Top of Supplied material

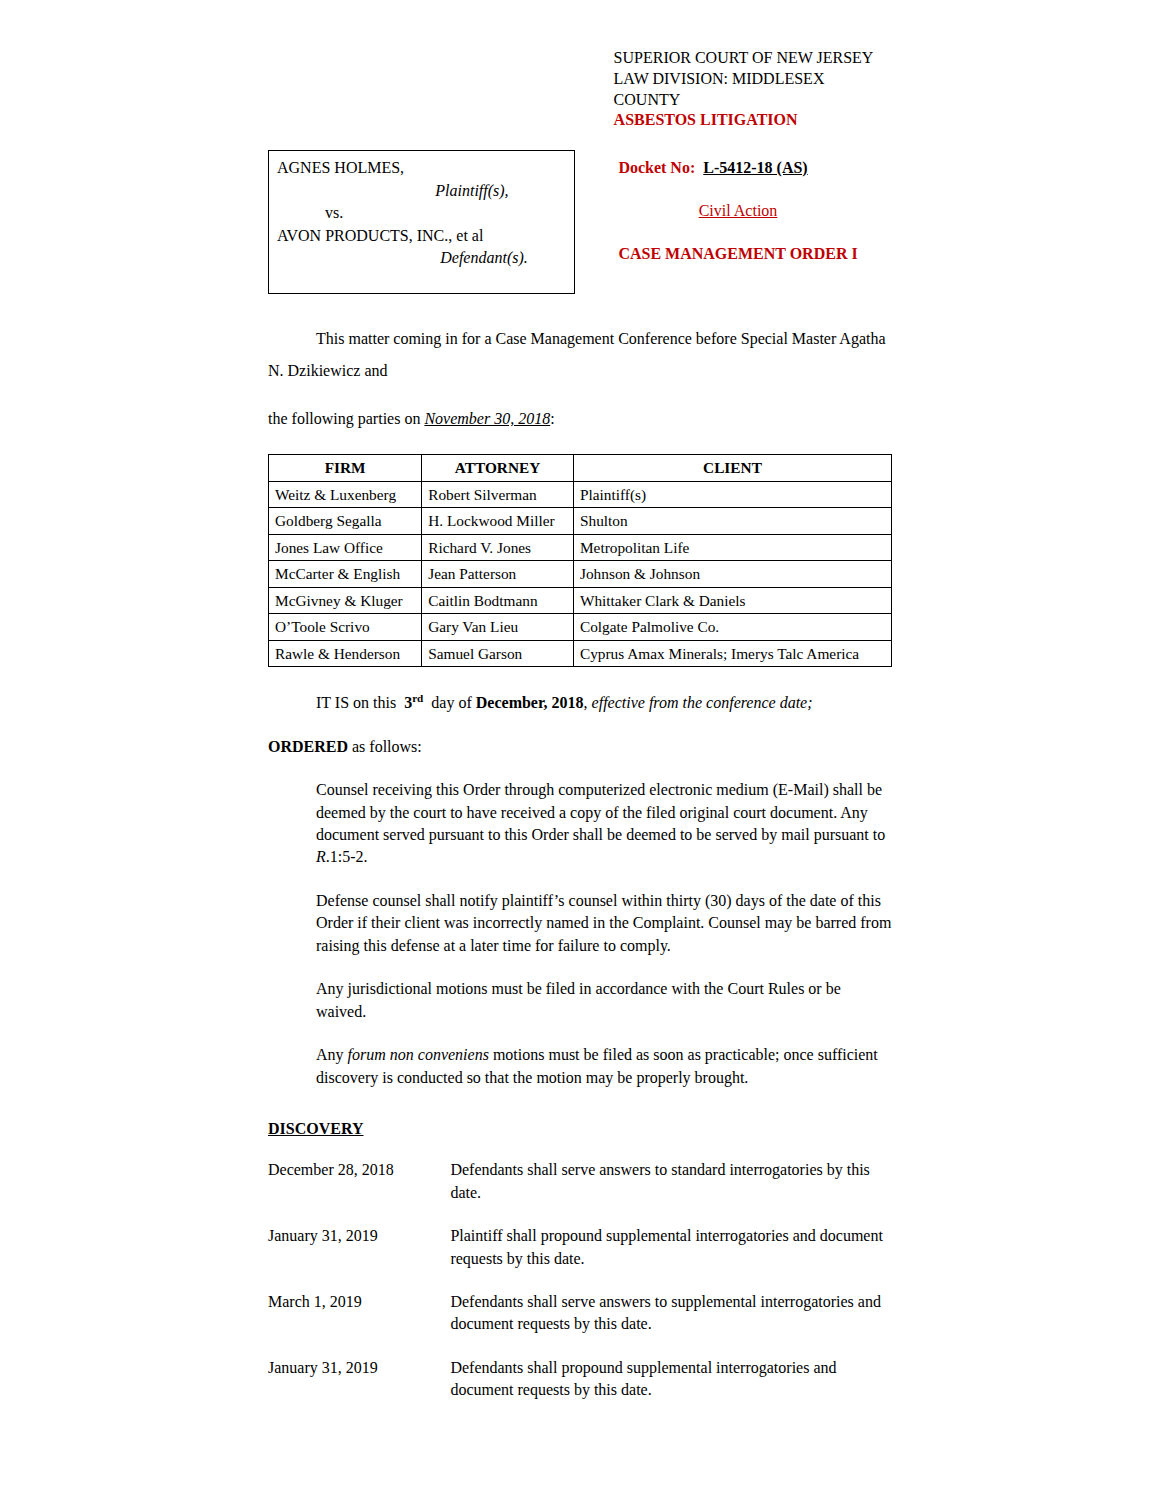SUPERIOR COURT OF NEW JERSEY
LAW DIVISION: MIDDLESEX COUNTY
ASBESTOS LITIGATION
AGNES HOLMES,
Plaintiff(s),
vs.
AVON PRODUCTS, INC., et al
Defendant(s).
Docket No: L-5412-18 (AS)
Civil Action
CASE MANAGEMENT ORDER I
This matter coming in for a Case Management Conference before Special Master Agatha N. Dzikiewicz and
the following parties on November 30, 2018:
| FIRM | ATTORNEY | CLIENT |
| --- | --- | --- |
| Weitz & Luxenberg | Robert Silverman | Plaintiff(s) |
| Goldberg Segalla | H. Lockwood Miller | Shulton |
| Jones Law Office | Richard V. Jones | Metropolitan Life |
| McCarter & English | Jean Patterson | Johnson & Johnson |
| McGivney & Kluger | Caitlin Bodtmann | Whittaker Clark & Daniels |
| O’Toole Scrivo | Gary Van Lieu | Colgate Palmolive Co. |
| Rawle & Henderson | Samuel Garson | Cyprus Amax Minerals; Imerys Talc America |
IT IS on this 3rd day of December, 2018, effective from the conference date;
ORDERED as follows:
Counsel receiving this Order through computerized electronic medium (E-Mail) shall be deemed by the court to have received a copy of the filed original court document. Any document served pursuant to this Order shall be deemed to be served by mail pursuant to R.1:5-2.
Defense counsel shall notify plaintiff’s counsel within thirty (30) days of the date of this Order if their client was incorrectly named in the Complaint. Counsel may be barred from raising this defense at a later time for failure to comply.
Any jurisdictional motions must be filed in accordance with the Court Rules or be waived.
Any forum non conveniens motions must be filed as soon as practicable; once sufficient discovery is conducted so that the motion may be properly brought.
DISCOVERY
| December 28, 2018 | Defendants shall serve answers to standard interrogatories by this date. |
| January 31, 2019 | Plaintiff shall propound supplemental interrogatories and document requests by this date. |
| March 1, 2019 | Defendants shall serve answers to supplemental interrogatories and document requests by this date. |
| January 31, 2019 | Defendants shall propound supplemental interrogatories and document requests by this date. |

Bottom of Supplied material
Top of Supplied material

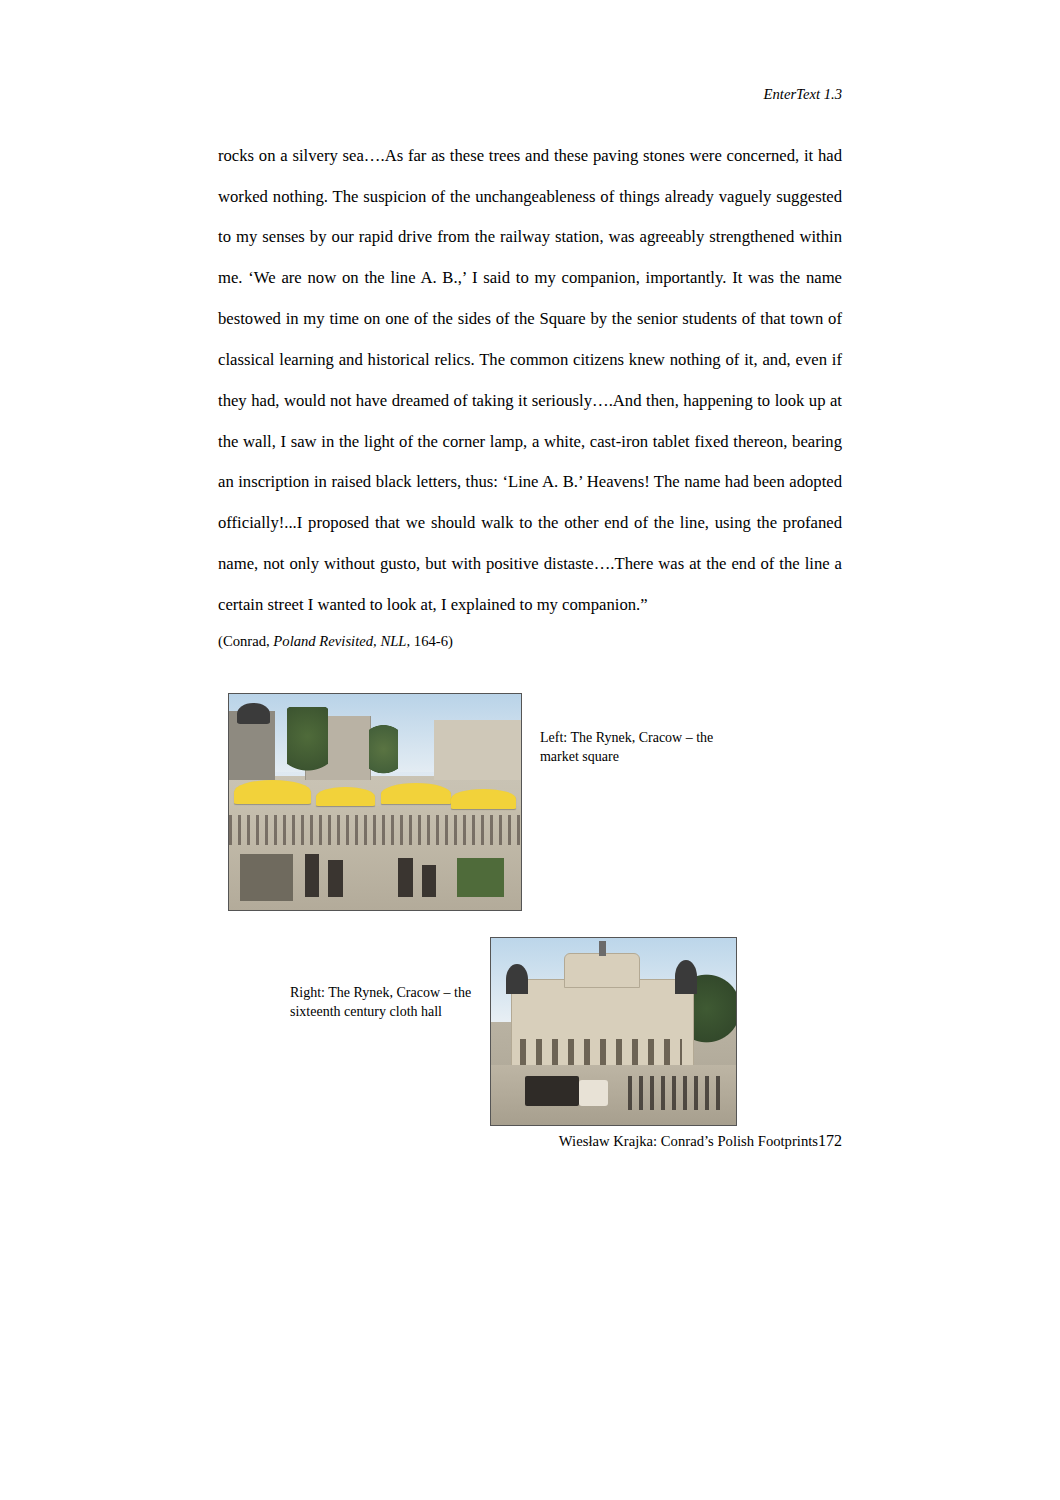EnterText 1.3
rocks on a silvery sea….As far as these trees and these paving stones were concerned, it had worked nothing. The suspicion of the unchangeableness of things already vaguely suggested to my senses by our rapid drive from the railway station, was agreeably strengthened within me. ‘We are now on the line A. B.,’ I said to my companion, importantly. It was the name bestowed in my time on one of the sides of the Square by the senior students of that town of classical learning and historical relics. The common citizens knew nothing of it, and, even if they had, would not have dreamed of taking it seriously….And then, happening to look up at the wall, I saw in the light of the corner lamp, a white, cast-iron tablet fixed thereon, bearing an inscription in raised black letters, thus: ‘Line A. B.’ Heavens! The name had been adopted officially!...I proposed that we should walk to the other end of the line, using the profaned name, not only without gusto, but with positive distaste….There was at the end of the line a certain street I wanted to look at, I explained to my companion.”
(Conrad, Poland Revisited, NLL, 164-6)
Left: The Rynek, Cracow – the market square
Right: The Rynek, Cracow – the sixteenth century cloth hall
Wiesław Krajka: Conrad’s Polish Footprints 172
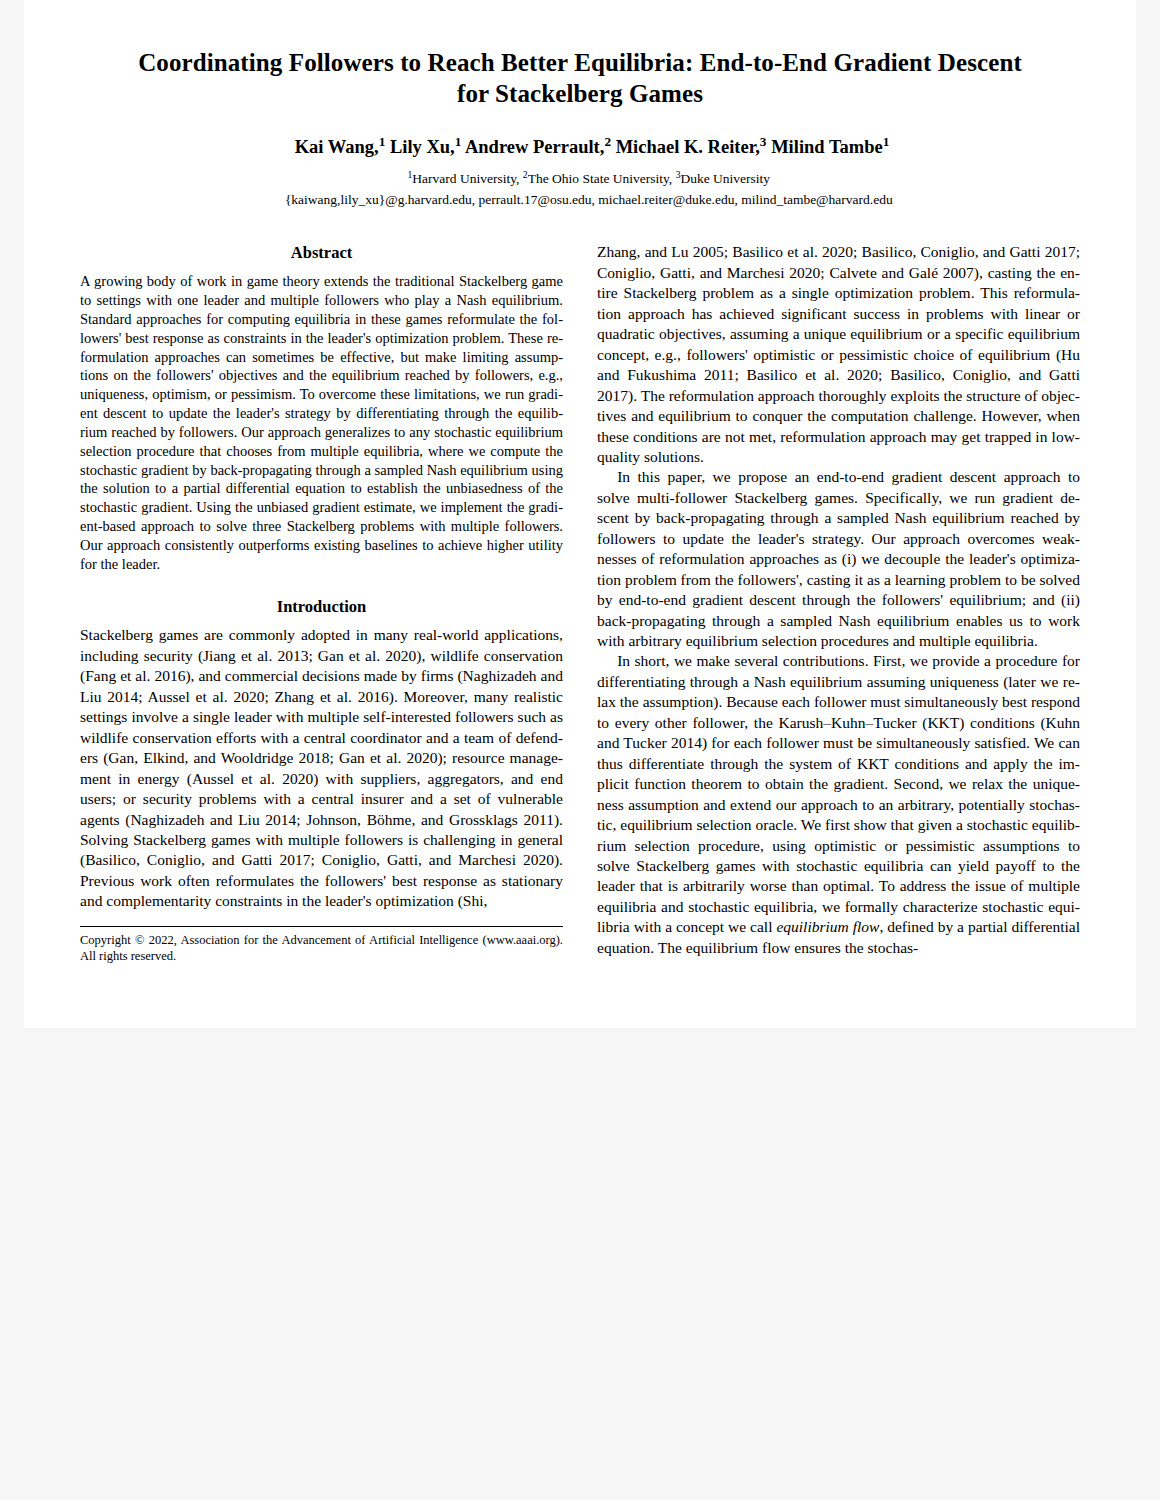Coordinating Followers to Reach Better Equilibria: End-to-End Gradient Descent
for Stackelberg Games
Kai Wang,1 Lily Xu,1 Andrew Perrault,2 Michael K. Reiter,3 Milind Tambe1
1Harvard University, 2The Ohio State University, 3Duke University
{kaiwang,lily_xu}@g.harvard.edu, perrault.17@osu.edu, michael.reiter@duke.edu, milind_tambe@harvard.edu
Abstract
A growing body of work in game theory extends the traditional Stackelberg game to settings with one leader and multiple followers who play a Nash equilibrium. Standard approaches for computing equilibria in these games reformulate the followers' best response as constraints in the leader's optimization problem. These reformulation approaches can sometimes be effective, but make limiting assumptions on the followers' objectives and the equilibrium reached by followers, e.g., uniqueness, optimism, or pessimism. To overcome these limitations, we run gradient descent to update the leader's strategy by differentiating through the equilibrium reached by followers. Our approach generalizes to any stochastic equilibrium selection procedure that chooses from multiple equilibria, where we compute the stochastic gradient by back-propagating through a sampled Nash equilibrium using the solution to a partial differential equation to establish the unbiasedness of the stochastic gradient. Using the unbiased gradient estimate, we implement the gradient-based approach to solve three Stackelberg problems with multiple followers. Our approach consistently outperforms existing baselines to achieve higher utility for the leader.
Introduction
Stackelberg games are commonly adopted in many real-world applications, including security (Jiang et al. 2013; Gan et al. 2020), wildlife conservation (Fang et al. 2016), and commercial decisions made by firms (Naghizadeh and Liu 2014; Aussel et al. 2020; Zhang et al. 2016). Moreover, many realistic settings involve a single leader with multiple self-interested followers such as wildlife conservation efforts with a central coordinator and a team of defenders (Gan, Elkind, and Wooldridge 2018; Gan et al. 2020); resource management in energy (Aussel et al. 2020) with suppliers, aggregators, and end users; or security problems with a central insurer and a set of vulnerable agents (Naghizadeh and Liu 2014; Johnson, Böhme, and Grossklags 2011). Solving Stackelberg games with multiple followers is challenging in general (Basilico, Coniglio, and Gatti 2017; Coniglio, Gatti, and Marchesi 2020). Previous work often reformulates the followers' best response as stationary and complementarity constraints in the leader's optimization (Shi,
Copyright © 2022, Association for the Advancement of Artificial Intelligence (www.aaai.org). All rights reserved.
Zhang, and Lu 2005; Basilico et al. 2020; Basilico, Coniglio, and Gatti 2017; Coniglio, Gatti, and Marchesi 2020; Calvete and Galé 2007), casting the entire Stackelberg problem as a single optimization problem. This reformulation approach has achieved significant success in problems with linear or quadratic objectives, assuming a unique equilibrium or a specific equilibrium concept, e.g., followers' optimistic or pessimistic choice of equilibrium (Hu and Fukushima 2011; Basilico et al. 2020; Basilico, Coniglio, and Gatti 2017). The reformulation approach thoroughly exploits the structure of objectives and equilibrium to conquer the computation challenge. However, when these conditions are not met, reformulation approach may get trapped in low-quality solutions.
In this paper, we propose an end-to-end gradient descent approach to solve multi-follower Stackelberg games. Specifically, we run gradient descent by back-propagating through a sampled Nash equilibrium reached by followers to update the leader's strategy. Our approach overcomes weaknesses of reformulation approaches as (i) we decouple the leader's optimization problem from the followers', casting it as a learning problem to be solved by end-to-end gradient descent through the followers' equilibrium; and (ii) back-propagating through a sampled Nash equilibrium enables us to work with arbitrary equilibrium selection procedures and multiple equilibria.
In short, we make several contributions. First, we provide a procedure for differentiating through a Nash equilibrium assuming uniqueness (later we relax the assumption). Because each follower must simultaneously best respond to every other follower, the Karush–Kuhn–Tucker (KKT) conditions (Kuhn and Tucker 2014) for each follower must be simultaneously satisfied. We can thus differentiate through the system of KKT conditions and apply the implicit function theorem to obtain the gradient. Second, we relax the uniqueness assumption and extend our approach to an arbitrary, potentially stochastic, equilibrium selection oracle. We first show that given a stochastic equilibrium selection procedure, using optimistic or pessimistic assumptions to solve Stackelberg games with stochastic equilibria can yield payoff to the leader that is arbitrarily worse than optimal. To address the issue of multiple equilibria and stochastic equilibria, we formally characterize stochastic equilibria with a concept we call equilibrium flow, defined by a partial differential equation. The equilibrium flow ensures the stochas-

Bottom of Supplied material

> [Work request]
Word for word, restate the lines of the data above that fall between the line holding "AVON PRODUCTS, INC., et al" and the line holding "Miller | Shulton |", inclusive, and no other lines.

> [Result below]
AVON PRODUCTS, INC., et al
Defendant(s).
Docket No: L-5412-18 (AS)
Civil Action
CASE MANAGEMENT ORDER I
This matter coming in for a Case Management Conference before Special Master Agatha N. Dzikiewicz and
the following parties on November 30, 2018:
| FIRM | ATTORNEY | CLIENT |
| --- | --- | --- |
| Weitz & Luxenberg | Robert Silverman | Plaintiff(s) |
| Goldberg Segalla | H. Lockwood Miller | Shulton |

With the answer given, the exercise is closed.